Il recettore mancante
Uno dei meccanismi attraverso cui le Hdl proteggono dalla malattia coronarica consiste nella loro capacità di prelevare l’Ldl dalle placche aterosclerotiche e di riportarlo al fegato, che lo eliminerà poi nella bile, in un processo chiamato Trasporto inverso del colesterolo (Rct). Il fegato, per essere in grado di ricevere il colesterolo dalle Hdl, utilizza un recettore chiamato “Sr-Bi”. Scarb1 è il gene che lo codifica, ma se non si ha quel recettore si è più sensibili a sviluppare aterosclerosi, nonostante livelli molto alti di colesterolo Hdl.
Una mutazione genetica
Per cercare di capire cosa accade, il gruppo della Penn University diretto dal professore Dan Rader ha osservato un campione di 328 soggetti con valori molto elevati di colesterolo Hdl.
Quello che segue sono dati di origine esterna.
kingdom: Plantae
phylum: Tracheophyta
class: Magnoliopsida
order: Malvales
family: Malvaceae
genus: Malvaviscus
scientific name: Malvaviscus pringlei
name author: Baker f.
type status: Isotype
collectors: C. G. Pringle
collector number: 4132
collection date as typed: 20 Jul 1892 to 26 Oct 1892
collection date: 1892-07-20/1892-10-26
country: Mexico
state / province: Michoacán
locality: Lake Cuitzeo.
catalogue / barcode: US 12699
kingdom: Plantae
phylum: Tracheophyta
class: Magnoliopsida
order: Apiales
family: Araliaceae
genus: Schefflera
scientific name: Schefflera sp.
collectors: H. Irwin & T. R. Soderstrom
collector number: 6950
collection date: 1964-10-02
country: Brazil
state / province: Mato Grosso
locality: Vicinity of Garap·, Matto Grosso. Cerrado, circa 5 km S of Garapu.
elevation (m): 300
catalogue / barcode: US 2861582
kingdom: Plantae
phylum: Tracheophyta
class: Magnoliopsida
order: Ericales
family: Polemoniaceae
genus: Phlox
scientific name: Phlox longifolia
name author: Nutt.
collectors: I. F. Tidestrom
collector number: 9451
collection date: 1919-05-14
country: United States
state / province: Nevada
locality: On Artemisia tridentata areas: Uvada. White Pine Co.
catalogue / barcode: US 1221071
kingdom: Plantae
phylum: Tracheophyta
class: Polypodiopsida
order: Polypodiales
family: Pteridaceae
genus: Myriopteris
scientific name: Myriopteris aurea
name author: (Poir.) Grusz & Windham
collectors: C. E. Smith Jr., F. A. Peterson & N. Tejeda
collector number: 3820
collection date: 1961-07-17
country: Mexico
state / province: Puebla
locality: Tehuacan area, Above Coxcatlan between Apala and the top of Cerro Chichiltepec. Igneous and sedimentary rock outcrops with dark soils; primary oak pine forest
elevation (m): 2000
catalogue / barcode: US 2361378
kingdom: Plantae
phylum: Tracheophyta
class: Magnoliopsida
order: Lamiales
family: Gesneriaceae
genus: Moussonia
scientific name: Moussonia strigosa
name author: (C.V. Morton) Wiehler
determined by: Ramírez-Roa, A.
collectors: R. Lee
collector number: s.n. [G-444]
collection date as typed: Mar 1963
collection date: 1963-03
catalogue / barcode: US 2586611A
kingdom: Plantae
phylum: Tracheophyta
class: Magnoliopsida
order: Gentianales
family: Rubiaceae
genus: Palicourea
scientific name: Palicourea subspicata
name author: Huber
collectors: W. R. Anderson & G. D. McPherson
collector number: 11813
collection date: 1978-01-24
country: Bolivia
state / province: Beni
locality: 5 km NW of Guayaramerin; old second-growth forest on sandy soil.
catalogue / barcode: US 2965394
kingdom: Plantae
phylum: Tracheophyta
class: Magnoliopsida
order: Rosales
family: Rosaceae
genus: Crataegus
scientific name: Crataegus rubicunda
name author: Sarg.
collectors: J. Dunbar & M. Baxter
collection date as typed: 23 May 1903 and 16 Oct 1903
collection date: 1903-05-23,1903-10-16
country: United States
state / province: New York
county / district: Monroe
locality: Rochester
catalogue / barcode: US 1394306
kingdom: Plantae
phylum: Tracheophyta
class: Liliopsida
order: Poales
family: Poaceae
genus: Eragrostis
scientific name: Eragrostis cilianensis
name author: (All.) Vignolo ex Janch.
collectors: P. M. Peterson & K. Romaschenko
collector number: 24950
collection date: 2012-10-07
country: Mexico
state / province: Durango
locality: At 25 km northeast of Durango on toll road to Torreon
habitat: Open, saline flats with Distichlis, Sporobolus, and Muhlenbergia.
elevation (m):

I ricercatori hanno sequenziato il Dna identificando la mutazione P376L in Scarb1 e scoperto che essa distrugge la funzione di Scarb1. Inoltre, hanno appurato che nei soggetti privi del recettore il colesterolo Hdl si accumula nel plasma, senza essere eliminato nella bile e interrompendo di fatto l’Rct, e che i soggetti con la variante genetica hanno un valore Hdl più alto e un più alto rischio di malattia coronarica. Quindi, la protezione dai rischi cardiovascolari non sarebbe dovuta alla quantità di Hdl, ma al suo funzionamento.